== Extrait du document

N. Sarkozy : « Tout pour la France » : quelle vision du monde ?

Nicolas Sarkozy vient de publier « Tout pour la France » [1], un livre-programme pour les prochaines élections présidentielles de 2017.

À la lecture de l’ouvrage, une première interrogation vient à l’esprit : qu’en est-il de la politique étrangère française ? Il n’y a pas réellement un chapitre consacré au sujet, mais celui-ci est évoqué à divers moments. Cela étant, ces passages sont très marqués par le contexte immédiat : les questions d’identité, d’islam et de terrorisme sont centrales. Il n’y a pas de grands dégagements globaux ou conceptuels sur la place de la France dans le monde et le rôle spécifique éventuel qu’elle pourrait y jouer. Sur ce point, N. Sarkozy et François Hollande sont en phase : les deux évitent le sujet. Pensent-ils que cela n’intéresse pas les électeurs ? Sans doute !

====

[Consignes]:
1 > Transcrivez fidèlement le passage de l'extrait compris entre « À la lecture » et « électeurs ? Sans doute ! », ces deux bornes incluses.
2 > Pour chacune des affirmations suivantes, indiquez par oui ou par non si elle concorde avec l'extrait, puis citez textuellement les mots qui permettent de trancher.
(a) Le livre de Nicolas Sarkozy contient un chapitre entièrement consacré à la politique étrangère.
(b) « Tout pour la France » est présenté comme un livre-programme en vue de l'élection présidentielle de 2017.
(c) D'après l'extrait, François Hollande traite longuement de la place de la France dans le monde.

== Données fournies

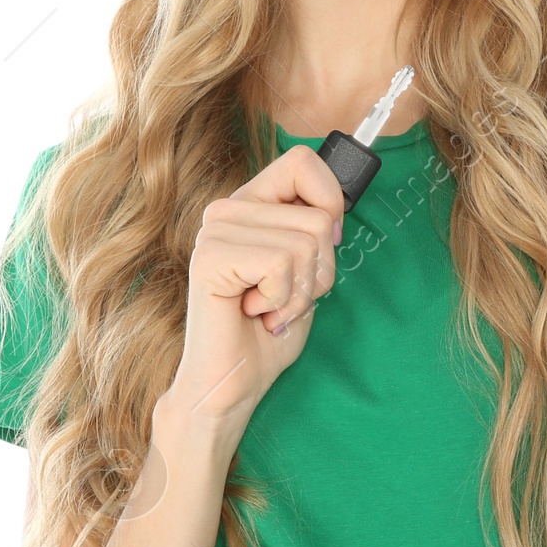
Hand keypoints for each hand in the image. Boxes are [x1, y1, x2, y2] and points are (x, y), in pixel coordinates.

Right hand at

====

[Réponses attendues]:
1 >
À la lecture de l’ouvrage, une première interrogation vient à l’esprit : qu’en est-il de la politique étrangère française ? Il n’y a pas réellement un chapitre consacré au sujet, mais celui-ci est évoqué à divers moments. Cela étant, ces passages sont très marqués par le contexte immédiat : les questions d’identité, d’islam et de terrorisme sont centrales. Il n’y a pas de grands dégagements globaux ou conceptuels sur la place de la France dans le monde et le rôle spécifique éventuel qu’elle pourrait y jouer. Sur ce point, N. Sarkozy et François Hollande sont en phase : les deux évitent le sujet. Pensent-ils que cela n’intéresse pas les électeurs ? Sans doute !

2 >
(a) Non : « Il n’y a pas réellement un chapitre consacré au sujet ».
(b) Oui : « un livre-programme pour les prochaines élections présidentielles de 2017 ».
(c) Non : « les deux évitent le sujet ».